Start of Provided information

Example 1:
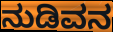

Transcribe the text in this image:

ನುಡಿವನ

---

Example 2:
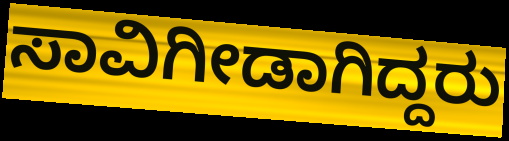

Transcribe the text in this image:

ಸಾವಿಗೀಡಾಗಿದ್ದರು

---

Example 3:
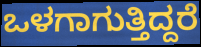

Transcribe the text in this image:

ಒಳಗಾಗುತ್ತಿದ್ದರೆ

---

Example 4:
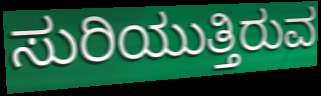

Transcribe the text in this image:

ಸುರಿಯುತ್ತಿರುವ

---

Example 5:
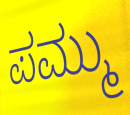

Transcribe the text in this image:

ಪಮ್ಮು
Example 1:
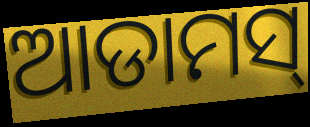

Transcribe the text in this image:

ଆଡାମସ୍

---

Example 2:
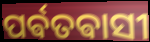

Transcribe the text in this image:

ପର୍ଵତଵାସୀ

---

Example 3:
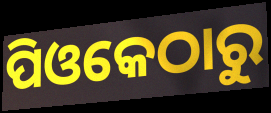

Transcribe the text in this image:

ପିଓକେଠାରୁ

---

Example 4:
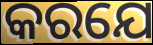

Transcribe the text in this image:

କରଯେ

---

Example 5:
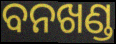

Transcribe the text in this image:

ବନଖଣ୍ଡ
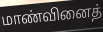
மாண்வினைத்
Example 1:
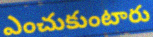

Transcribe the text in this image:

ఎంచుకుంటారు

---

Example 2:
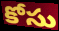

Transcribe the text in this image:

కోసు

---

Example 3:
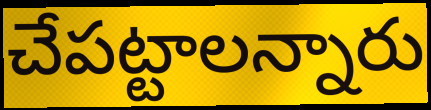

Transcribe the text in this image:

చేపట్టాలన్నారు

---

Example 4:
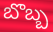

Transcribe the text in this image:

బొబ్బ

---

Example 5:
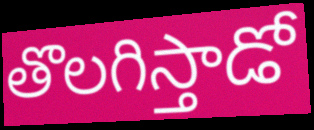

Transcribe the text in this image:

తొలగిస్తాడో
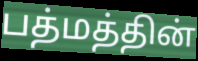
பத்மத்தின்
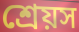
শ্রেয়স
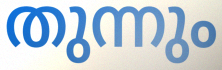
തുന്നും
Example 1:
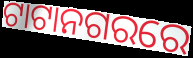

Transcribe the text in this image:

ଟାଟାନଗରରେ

End of Provided information

Work instruction:
Return every line above word for word, minus images.

Your response:
Example 1:

Transcribe the text in this image:

ನುಡಿವನ

---

Example 2:

Transcribe the text in this image:

ಸಾವಿಗೀಡಾಗಿದ್ದರು

---

Example 3:

Transcribe the text in this image:

ಒಳಗಾಗುತ್ತಿದ್ದರೆ

---

Example 4:

Transcribe the text in this image:

ಸುರಿಯುತ್ತಿರುವ

---

Example 5:

Transcribe the text in this image:

ಪಮ್ಮು
Example 1:

Transcribe the text in this image:

ଆଡାମସ୍

---

Example 2:

Transcribe the text in this image:

ପର୍ଵତଵାସୀ

---

Example 3:

Transcribe the text in this image:

ପିଓକେଠାରୁ

---

Example 4:

Transcribe the text in this image:

କରଯେ

---

Example 5:

Transcribe the text in this image:

ବନଖଣ୍ଡ
மாண்வினைத்
Example 1:

Transcribe the text in this image:

ఎంచుకుంటారు

---

Example 2:

Transcribe the text in this image:

కోసు

---

Example 3:

Transcribe the text in this image:

చేపట్టాలన్నారు

---

Example 4:

Transcribe the text in this image:

బొబ్బ

---

Example 5:

Transcribe the text in this image:

తొలగిస్తాడో
பத்மத்தின்
শ্রেয়স
തുന്നും
Example 1:

Transcribe the text in this image:

ଟାଟାନଗରରେ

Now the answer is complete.